I don’t know who sent the idea of T. to me, but whoever the sender was, it was good to send It. I love T. so much. Maybe because It’s so precise (it’s a kind of Japanese attitude, I think .)), energetic and sophisticated…. and we spent many hours learning from each other…
In the begining I don’t really found the right rythm with T. and I had got many blooded lessons. My fingers were full of holes and wounds… But I’ve forgotten this for long, of course, and now we’re inseparable for almost 4 years.
(Believe me, not all of golden souls are so kind! Once one of them hooked right into the middle of my left palm … It was horrible! …, but very funny in same time while I walked in the hospital’s hallway with a hanging hooker in my hand … :#)
But T. never hurt me. Tulip is wonderful.
I just thinking about counting all the anchored miles that T. did, but that’s seems to be endless. Anyway, I have all the ‘consumed’ spool of threads and once I ‘ll going to count it all.
But let me introduce Tulip, while relaxing between some of Its works. (There are just aprox. 0,001 % of products made by T.)
I know Tulip (like Its name) is a kind of ooold soul, but I don’t want to avoid It just because the world isn’t understand clear the nice messages of It.
/ The p.s. story /
Once I had a terrible dream.
A well-know person (not alive) entered in our room, looked around, but said nothing. Suddenly she turned to my dear T., picked It up from table and bended It’s hooked-head with her bare hands!!!

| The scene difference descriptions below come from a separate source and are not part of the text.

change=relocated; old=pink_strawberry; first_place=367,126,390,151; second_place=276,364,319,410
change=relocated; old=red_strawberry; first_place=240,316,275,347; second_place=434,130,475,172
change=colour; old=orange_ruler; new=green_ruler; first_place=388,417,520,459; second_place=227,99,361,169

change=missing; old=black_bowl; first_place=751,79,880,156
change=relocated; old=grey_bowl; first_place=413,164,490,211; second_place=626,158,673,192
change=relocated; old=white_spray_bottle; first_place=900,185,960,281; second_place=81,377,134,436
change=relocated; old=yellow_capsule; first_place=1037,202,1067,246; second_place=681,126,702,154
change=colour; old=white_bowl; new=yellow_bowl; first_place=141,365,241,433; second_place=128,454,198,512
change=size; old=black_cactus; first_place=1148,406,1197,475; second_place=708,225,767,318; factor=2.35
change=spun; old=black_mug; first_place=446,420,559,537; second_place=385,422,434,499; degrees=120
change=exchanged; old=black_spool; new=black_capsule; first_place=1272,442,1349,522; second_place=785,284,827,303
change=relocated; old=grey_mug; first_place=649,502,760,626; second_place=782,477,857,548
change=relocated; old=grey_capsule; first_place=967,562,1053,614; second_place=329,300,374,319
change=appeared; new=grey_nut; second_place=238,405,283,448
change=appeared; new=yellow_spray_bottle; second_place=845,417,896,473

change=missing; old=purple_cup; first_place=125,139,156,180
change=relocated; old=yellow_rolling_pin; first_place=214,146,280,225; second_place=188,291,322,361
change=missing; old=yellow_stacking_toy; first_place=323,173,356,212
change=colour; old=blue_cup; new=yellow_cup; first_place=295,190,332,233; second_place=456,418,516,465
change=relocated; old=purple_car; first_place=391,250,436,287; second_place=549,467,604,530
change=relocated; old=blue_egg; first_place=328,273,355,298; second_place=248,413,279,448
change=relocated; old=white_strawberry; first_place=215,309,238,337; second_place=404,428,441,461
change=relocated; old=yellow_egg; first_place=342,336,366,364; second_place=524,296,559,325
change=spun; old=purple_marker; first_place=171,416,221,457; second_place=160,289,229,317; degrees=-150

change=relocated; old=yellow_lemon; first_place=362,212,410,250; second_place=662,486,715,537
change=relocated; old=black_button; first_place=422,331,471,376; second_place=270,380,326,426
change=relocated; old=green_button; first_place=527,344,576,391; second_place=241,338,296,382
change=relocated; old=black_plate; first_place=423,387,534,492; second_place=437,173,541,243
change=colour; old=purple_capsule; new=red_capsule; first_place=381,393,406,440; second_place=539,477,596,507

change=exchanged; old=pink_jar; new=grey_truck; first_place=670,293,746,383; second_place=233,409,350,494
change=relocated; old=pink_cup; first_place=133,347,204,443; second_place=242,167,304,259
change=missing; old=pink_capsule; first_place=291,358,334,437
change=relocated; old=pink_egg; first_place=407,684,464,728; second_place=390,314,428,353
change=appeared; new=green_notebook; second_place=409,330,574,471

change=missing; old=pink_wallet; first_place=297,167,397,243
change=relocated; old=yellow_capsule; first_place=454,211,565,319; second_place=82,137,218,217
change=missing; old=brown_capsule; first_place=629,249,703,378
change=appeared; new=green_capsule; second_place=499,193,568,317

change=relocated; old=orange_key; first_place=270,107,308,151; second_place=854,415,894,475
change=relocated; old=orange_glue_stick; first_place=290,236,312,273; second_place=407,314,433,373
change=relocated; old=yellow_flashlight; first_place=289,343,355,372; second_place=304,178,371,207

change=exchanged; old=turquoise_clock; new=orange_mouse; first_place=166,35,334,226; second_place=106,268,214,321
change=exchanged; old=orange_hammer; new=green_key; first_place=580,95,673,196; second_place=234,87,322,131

I shouted at her with my whole energy like a lion: ‘Get out heeere!’ , but she turned to me very calmly…I still hear her thoughts clearly …: ‘Underlay that robe with black, please!’ and she pointed to the wedding dress in a room’s corner, I worked with at that time…
‘With black? ‘ – I thinked in myself with anger ‘What a hell you think about yourself !?’
‘Yes. With black. I will return for it. ‘ (how she heard me?)
‘You?! You’re too old for a marriage’, I noticed just to myself contemptuously.
‘So what? ‘ she ‘said’ and walked away …
I woke up with tears on my pillow and jumped right to that little table where I left T. in previous day. T. was in safe, but we sold the table … and I hide that bridal dress deep inside a drawer. hehe:)
I’m not a fun of horrible stories, but let me know if you have one … or more. Share them all or just write it down to yourself. The dreams are useful.